Rolf, I think plain 4.18 kernel misses Dave's speed-up patches:
*
http://git.kernel.org/pub/scm/linux/kernel/git/torvalds/linux.git/commit/?id=7797167ffde1f00446301cb22b37b7c03194cfaf
*
http://git.kernel.org/pub/scm/linux/kernel/git/torvalds/linux.git/commit/?id=3b885ac1dc35b87a39ee176a6c7e2af9c789d8b8
Both patches have been scheduled to be added to 4.18-stable kernel.
I guess I better revert the previous patch from Dave, no?
I would say leave the patch. The big part of the slow down is the sync
barrier in the TLB handler.

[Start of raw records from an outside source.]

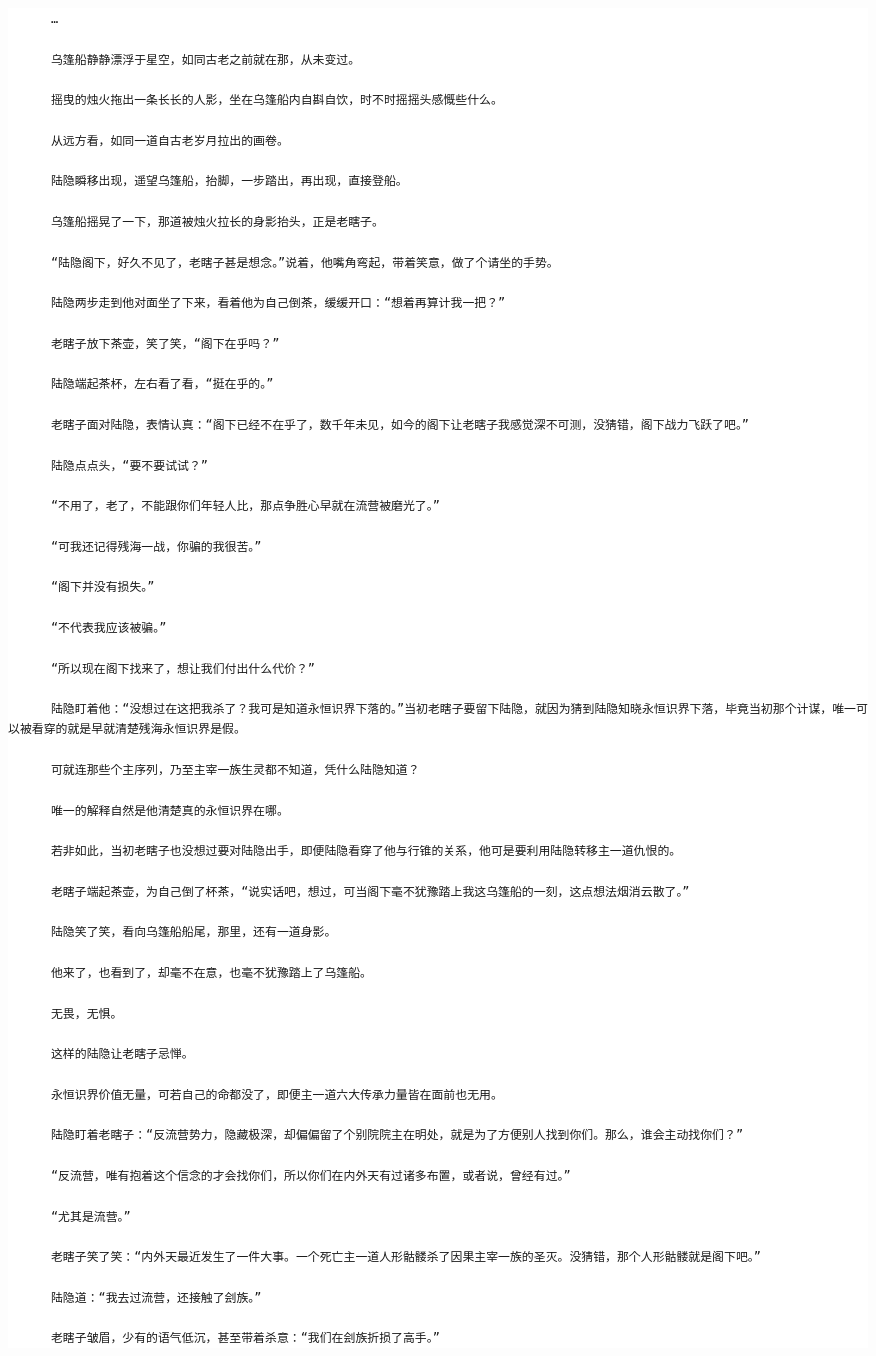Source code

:           …
      
          乌篷船静静漂浮于星空，如同古老之前就在那，从未变过。
      
          摇曳的烛火拖出一条长长的人影，坐在乌篷船内自斟自饮，时不时摇摇头感慨些什么。
      
          从远方看，如同一道自古老岁月拉出的画卷。
      
          陆隐瞬移出现，遥望乌篷船，抬脚，一步踏出，再出现，直接登船。
      
          乌篷船摇晃了一下，那道被烛火拉长的身影抬头，正是老瞎子。
      
          “陆隐阁下，好久不见了，老瞎子甚是想念。”说着，他嘴角弯起，带着笑意，做了个请坐的手势。
      
          陆隐两步走到他对面坐了下来，看着他为自己倒茶，缓缓开口：“想着再算计我一把？”
      
          老瞎子放下茶壶，笑了笑，“阁下在乎吗？”
      
          陆隐端起茶杯，左右看了看，“挺在乎的。”
      
          老瞎子面对陆隐，表情认真：“阁下已经不在乎了，数千年未见，如今的阁下让老瞎子我感觉深不可测，没猜错，阁下战力飞跃了吧。”
      
          陆隐点点头，“要不要试试？”
      
          “不用了，老了，不能跟你们年轻人比，那点争胜心早就在流营被磨光了。”
      
          “可我还记得残海一战，你骗的我很苦。”
      
          “阁下并没有损失。”
      
          “不代表我应该被骗。”
      
          “所以现在阁下找来了，想让我们付出什么代价？”
      
          陆隐盯着他：“没想过在这把我杀了？我可是知道永恒识界下落的。”当初老瞎子要留下陆隐，就因为猜到陆隐知晓永恒识界下落，毕竟当初那个计谋，唯一可以被看穿的就是早就清楚残海永恒识界是假。
      
          可就连那些个主序列，乃至主宰一族生灵都不知道，凭什么陆隐知道？
      
          唯一的解释自然是他清楚真的永恒识界在哪。
      
          若非如此，当初老瞎子也没想过要对陆隐出手，即便陆隐看穿了他与行锥的关系，他可是要利用陆隐转移主一道仇恨的。
      
          老瞎子端起茶壶，为自己倒了杯茶，“说实话吧，想过，可当阁下毫不犹豫踏上我这乌篷船的一刻，这点想法烟消云散了。”
      
          陆隐笑了笑，看向乌篷船船尾，那里，还有一道身影。
      
          他来了，也看到了，却毫不在意，也毫不犹豫踏上了乌篷船。
      
          无畏，无惧。
      
          这样的陆隐让老瞎子忌惮。
      
          永恒识界价值无量，可若自己的命都没了，即便主一道六大传承力量皆在面前也无用。
      
          陆隐盯着老瞎子：“反流营势力，隐藏极深，却偏偏留了个别院院主在明处，就是为了方便别人找到你们。那么，谁会主动找你们？”
      
          “反流营，唯有抱着这个信念的才会找你们，所以你们在内外天有过诸多布置，或者说，曾经有过。”
      
          “尤其是流营。”
      
          老瞎子笑了笑：“内外天最近发生了一件大事。一个死亡主一道人形骷髅杀了因果主宰一族的圣灭。没猜错，那个人形骷髅就是阁下吧。”
      
          陆隐道：“我去过流营，还接触了刽族。”
      
          老瞎子皱眉，少有的语气低沉，甚至带着杀意：“我们在刽族折损了高手。”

The above
patches don't address this issue. They should speed up spin locks in
general.
On PA 2.0 SMP machines, we need either a sync or an ordered store to
release a spin lock. Otherwise, the lock
may be released before the other accesses in the lock region are
complete. As a result, the operation isn't
atomic from the perspective of other CPUs. There's no getting around
this issue on PA 2.0 systems.
I plan to look more at using ordered loads and stores in the spin lock
code as they clearly don't impact performance
as much as sync.
Regarding the TLB code, it turned out we were always setting the page
accessed bit for user pages. So, the
code to set it when a user page is accessed is redundant. We need to
lock to update the accessed and dirty bits
atomically. We can keep the current TLB locking code and not set the
page accessed bit in our user page
defines. This should improve swap but the TLB handler is more complex.
Another alternative is to remove
the locking and accessed update code from the TLB handler. This
provides the best performance for TLB
inserts but swap performance will be worse since we don't track the
accessed bit.
Dave
--
John David Anglin dave.anglin@xxxxxxxx